Since Chiari-related surgeries are performed daily at The Chiari Institute, our surgeons benefit from the concept of full immersion. They have been exposed to an endless series of anatomical variants and have faced and solved complex technical problems.

 

Complication Rates

The complication rate for Chiari-related surgeries at The Chiari Institute is the lowest in the nation.

To cite one example: The average complication rate for cerebrospinal fluid leakage is about 8% among expert neurosurgeons in the U.S. (with non-experts ranging from 25-45%). The risk of CSF leakage at The Chiari Institute (with the dura and the arachnoid open, plus a pericranial duraplasty) is normally 0.3%.

 

Redo Surgeries

49% of all surgeries performed at The Chiari Institute are redo surgeries from other institutions. The reasons for this are:

  • The surgery resulted in complications.
  • The surgery addressed the pathology but fell short of the intended effect.
  • The surgery was total, but an important comorbidity (accompanying problem) was neglected at the time of diagnosis.

 

Minimally Invasive Surgery for CMI (Chiari I Malformation)
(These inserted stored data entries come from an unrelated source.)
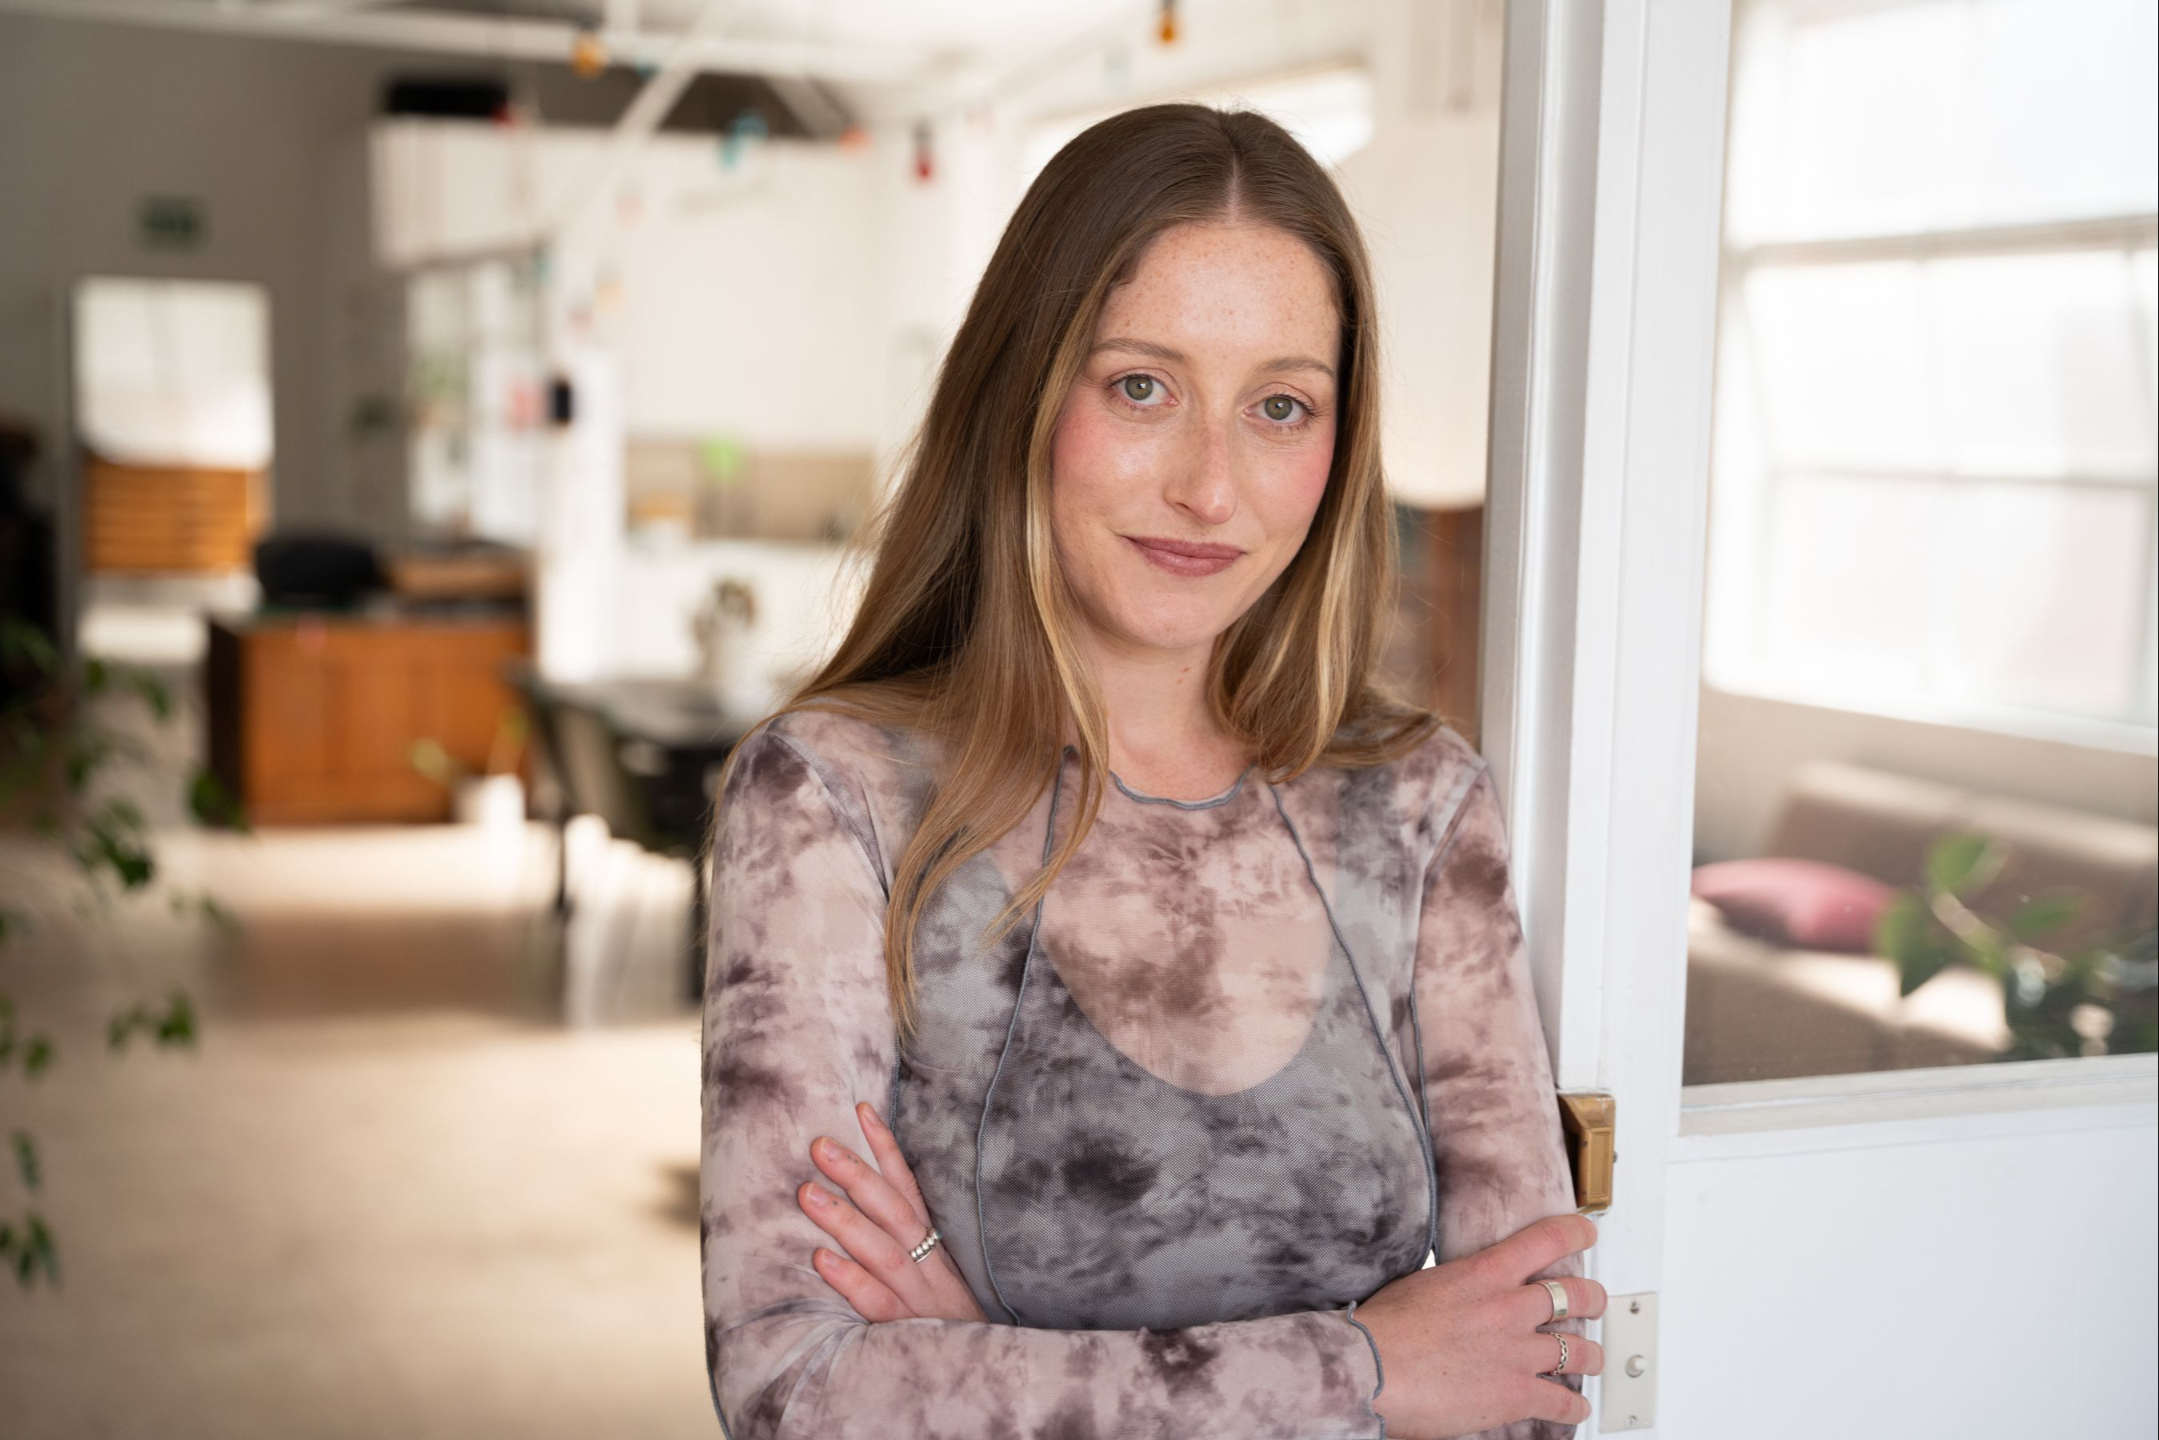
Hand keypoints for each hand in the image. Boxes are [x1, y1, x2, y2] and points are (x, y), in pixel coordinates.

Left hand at [798, 1101, 988, 1322]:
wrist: (984, 1372)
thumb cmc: (946, 1321)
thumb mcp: (935, 1275)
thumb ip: (904, 1242)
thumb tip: (863, 1201)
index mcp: (933, 1247)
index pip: (909, 1188)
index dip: (886, 1148)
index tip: (861, 1108)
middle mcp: (929, 1265)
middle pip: (894, 1210)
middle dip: (856, 1172)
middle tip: (818, 1144)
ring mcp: (919, 1298)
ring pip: (884, 1251)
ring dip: (845, 1219)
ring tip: (805, 1192)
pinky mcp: (909, 1332)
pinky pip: (877, 1304)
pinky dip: (850, 1280)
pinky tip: (821, 1260)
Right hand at [1353, 1213, 1605, 1439]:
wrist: (1373, 1368)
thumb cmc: (1383, 1328)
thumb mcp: (1423, 1284)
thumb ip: (1457, 1287)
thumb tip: (1461, 1295)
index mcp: (1485, 1273)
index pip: (1547, 1240)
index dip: (1576, 1233)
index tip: (1586, 1233)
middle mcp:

This article concerns a relatively recent variation to CMI surgery, which involves the opening of skull and C1, without Duraplasty. A number of pediatric neurosurgeons are the current main advocates for this procedure. Their case series is small, since they just started; so long term results are unknown. This procedure is intended for young children. Their point is that when the dura (and the arachnoid) is opened, there is an increased risk of CSF leaks, wound infection, and meningitis. The risk of CSF leak is about 8% nationwide (while it is just 0.2% at The Chiari Institute).